Le gouvernement camerounais a annoncé la suspension d’International Crisis Group, suite à la publication d’un rapport titré « Cameroun : l’aggravation de la crise anglophone requiert des mesures fortes ». Une mesure qui risque de marginaliser le pays sur la scène internationale.

Après les dénégations, la sanction. Le gouvernement camerounais a décidé de suspendre l’ONG de toute activité sur l’étendue de son territoire. Pour expliquer cette décision, le ministre de la Communication, Issa Tchiroma n’a pas été tendre : « Nous avons affaire à une véritable officine de déstabilisation, à la solde des mouvements sécessionnistes et des intérêts inavoués qui ne rêvent que d’installer le chaos dans notre pays »

La raison de ce courroux est un rapport publié le 19 octobre 2017 dernier dans lequel l’ONG estime que, faute d’une « réaction urgente » des responsables politiques, il existe un risque de voir la crise anglophone dégénérer en « insurrection armée ».

 « Le Cameroun aurait pu privilégier la démonstration à l’imprécation »

Au regard de la teneur du rapport, la réaction du gouvernement, aux accents de réquisitoire, nous semble d’une étonnante virulence.
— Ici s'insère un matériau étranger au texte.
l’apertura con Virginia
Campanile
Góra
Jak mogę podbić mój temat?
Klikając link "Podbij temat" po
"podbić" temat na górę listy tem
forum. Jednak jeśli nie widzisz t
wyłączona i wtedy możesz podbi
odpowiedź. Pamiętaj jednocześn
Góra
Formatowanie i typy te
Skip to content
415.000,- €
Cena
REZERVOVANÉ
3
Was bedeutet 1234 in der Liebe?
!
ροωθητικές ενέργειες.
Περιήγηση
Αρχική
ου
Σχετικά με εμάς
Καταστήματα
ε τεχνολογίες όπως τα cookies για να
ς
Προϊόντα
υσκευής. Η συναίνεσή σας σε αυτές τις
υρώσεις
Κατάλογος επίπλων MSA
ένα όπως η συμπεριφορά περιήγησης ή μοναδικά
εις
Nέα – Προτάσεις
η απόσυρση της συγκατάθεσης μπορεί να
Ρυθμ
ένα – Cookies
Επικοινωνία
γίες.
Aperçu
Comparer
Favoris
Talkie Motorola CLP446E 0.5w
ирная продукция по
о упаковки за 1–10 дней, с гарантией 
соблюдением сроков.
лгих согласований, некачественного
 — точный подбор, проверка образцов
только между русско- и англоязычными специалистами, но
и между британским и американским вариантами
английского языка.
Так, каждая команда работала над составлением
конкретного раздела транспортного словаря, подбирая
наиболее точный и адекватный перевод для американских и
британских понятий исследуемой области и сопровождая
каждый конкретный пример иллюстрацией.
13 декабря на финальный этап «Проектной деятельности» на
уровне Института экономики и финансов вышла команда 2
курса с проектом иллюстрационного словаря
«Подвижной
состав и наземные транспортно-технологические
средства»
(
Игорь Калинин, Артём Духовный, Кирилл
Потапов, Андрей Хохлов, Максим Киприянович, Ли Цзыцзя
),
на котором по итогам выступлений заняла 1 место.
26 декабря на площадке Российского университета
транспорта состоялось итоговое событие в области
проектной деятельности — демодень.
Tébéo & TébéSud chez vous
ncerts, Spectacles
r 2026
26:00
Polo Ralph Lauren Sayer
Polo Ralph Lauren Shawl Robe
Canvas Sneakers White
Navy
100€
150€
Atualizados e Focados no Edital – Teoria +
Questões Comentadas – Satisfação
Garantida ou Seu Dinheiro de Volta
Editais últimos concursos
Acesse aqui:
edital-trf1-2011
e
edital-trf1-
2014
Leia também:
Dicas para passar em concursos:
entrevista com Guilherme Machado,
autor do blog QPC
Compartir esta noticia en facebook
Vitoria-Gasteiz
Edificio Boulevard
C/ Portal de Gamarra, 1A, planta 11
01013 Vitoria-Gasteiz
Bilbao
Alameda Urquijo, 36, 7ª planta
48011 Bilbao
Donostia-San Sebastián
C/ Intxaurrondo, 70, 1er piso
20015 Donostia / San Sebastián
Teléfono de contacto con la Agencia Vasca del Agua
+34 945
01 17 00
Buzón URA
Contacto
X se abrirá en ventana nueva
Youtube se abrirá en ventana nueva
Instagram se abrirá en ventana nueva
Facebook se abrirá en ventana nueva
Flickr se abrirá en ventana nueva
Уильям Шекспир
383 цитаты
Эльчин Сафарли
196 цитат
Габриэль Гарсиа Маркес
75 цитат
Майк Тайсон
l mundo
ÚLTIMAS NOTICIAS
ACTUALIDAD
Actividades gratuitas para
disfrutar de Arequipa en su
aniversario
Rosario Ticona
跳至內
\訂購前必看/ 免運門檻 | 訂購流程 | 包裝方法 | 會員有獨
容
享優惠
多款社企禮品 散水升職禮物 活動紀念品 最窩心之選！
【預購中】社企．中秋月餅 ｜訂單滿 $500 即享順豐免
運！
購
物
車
Certes, ICG, pas plus que les autres acteurs de la société civile internationale, ne sont des vaches sacrées. Mais pour adresser son message de fermeté, le Cameroun aurait pu privilégier la démonstration à l’imprécation.

Pour justifier relégation de cette organisation au purgatoire de la semi-clandestinité, il vaut mieux exposer des faits étayés plutôt que d’évasives allégations de connivence avec la nébuleuse sécessionniste. Surtout lorsque l’on vise une ONG financée à 40% par des « amis » du Cameroun – à l’instar des gouvernements allemand, canadien, suisse, finlandais – et dont le conseil d’administration fait siéger des personnalités au-dessus de tout soupçon de « déstabilisation », comme le milliardaire anglo-soudanais Mo Ibrahim  ou de l’ex-présidente de la confédération suisse, Micheline Calmy-Rey…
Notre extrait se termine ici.